*Chart-based quiz items*:
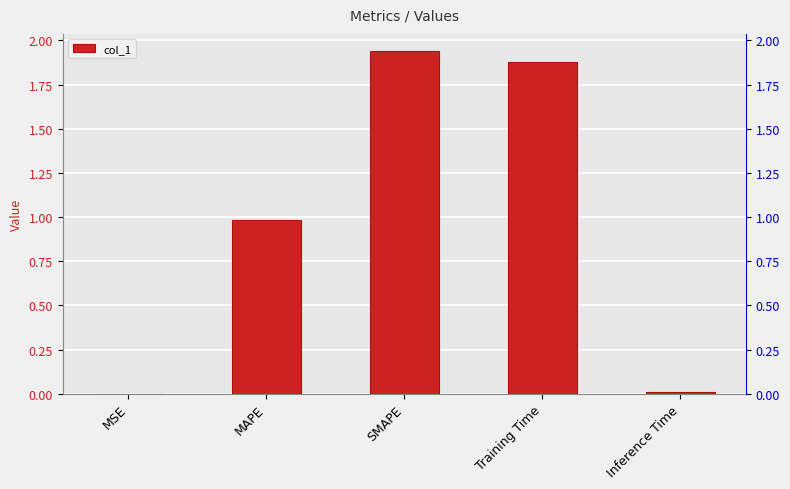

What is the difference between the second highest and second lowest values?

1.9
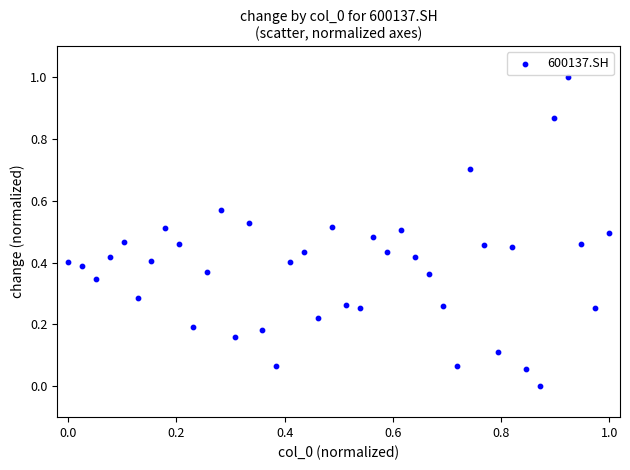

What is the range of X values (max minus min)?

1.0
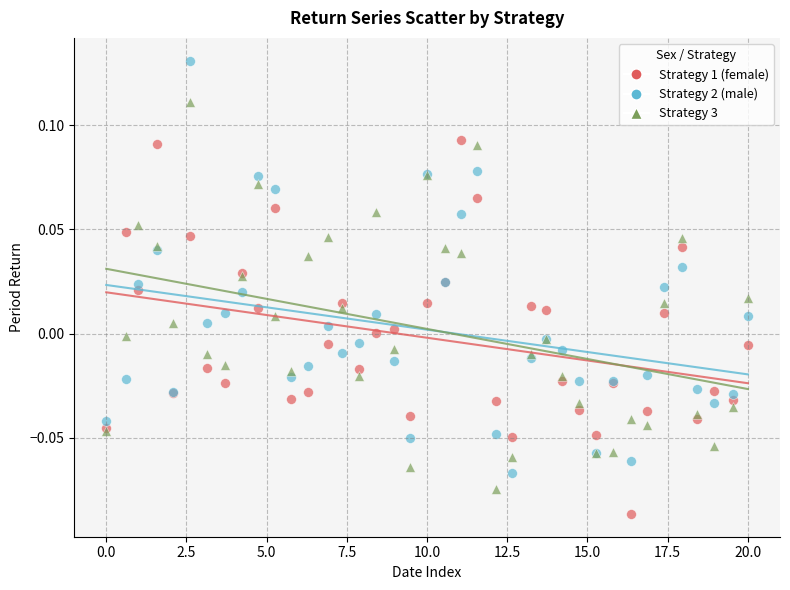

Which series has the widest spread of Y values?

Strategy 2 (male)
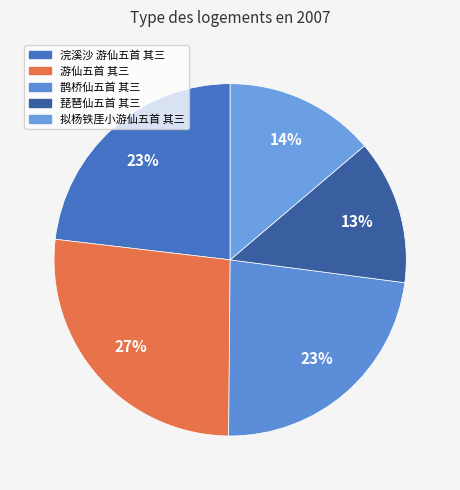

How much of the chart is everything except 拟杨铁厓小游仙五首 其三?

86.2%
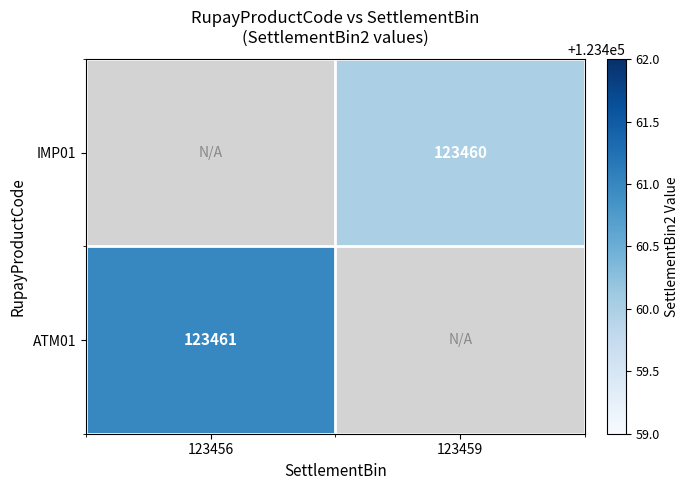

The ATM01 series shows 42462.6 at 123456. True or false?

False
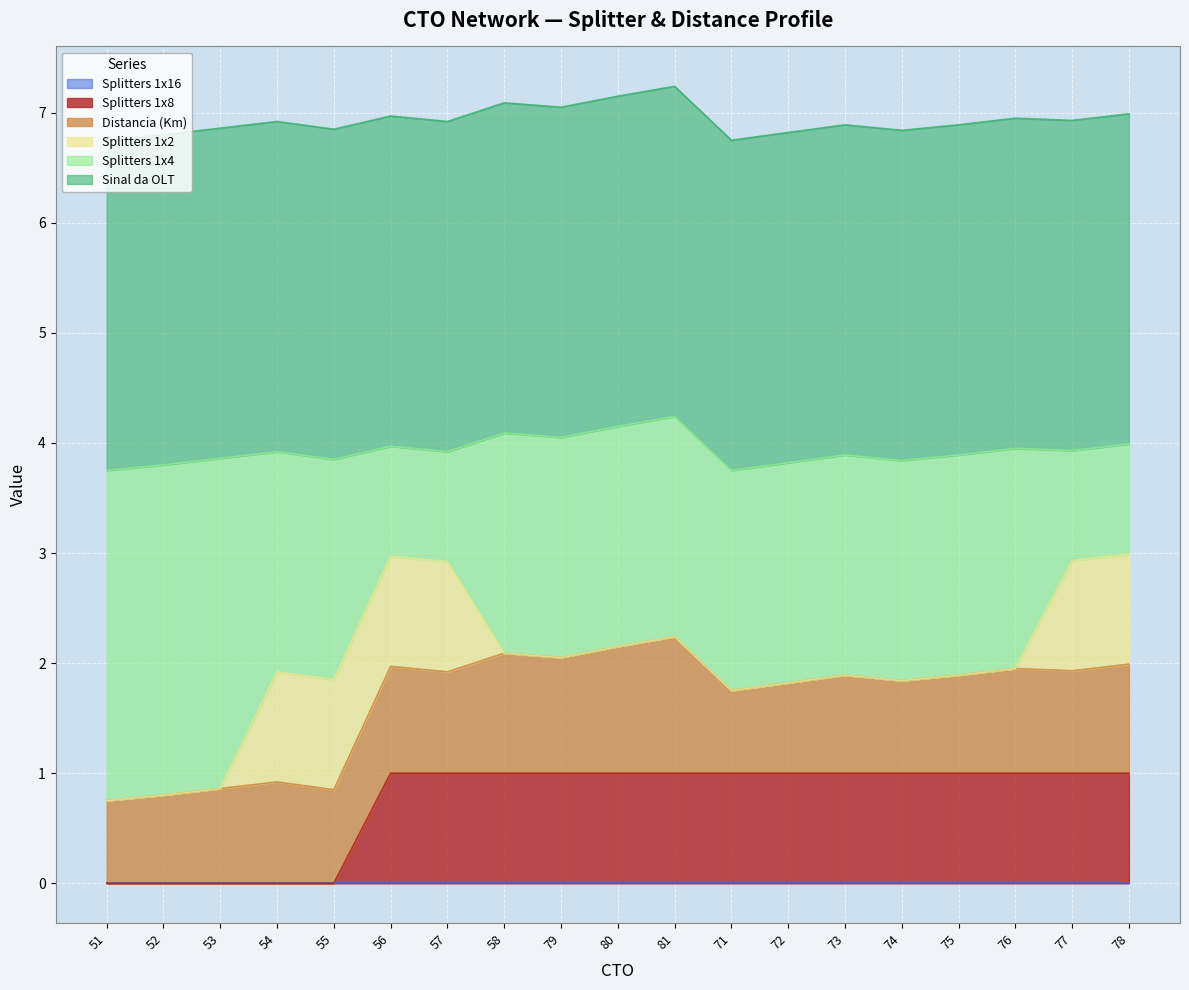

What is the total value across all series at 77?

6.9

*Try it*: Lay out the lines of the material above as a numbered list, skipping blank lines and leaving out the pictures.

*Result of the task*:
1. What is the difference between the second highest and second lowest values?
2. 1.9
3. What is the range of X values (max minus min)?
4. 1.0
5. Which series has the widest spread of Y values?
6. Strategy 2 (male)
7. How much of the chart is everything except 拟杨铁厓小游仙五首 其三?
8. 86.2%
9. The ATM01 series shows 42462.6 at 123456. True or false?
10. False
11. What is the total value across all series at 77?
12. 6.9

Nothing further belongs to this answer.